INSTRUÇÃO DA TAREFA:
Transcreva sem alterações o trecho do texto sobre Vida Alves, mais abaixo, começando em "Vida Alves fez" e terminando em "pela TV Tupi.".

TRECHO FORNECIDO:
*****

Vida Alves fez mais do que estrear beijos hétero e gay na TV
Impossível resistir a um clichê ao definir Vida Alves: uma mulher à frente de seu tempo.
Em 1950, ela protagonizou com Walter Forster o primeiro beijo na boca da televisão brasileira. A novela Sua Vida Me Pertence era transmitida ao vivo pela TV Tupi.
"Não houve ensaio, senão não seria o primeiro beijo. Houve apenas uma explicação de como seria", contava a precursora.
Detalhe: foi justamente o companheiro da famosa cena quem se prontificou a convencer o marido dela, um engenheiro italiano, a 'autorizar' o beijo.
Treze anos depois, outra revolução: o primeiro beijo entre duas mulheres. Vida Alves e Georgia Gomide estrelaram a sequência no teleteatro A Calúnia. A tradicional família brasileira nunca mais foi a mesma após tamanhas ousadias.
Não é exagero dizer que Vida dedicou a vida à TV. Mesmo afastada da teledramaturgia, teve papel fundamental na preservação da memória da radiodifusão e de seus colegas pioneiros.

*****

Itens listados em um conjunto de dados:
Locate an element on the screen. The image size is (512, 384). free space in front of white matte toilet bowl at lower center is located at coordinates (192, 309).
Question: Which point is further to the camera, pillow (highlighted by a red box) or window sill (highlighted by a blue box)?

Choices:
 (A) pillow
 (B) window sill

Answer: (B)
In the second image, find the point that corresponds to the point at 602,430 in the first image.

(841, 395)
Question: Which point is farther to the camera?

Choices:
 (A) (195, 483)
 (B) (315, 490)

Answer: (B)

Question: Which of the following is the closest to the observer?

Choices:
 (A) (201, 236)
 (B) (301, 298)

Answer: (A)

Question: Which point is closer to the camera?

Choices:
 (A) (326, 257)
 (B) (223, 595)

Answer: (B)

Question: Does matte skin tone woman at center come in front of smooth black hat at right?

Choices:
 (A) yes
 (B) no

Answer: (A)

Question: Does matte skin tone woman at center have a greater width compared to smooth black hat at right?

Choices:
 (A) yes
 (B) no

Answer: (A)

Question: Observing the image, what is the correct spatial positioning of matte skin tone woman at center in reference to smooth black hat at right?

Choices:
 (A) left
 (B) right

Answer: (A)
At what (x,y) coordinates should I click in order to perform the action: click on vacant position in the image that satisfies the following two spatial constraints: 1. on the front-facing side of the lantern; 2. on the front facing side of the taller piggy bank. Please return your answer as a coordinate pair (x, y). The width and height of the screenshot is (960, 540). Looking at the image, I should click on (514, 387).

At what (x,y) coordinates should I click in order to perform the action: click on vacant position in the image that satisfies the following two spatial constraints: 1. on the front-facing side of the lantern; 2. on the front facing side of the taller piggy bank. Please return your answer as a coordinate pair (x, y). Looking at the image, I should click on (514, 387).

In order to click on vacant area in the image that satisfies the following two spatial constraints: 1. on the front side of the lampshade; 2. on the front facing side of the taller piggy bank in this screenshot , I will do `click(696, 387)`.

*****

RESPOSTA DA TAREFA:
Vida Alves fez mais do que estrear beijos hétero e gay na TV
Impossível resistir a um clichê ao definir Vida Alves: uma mulher à frente de seu tempo.
Em 1950, ela protagonizou com Walter Forster o primeiro beijo na boca da televisão brasileira. A novela Sua Vida Me Pertence era transmitida ao vivo pela TV Tupi.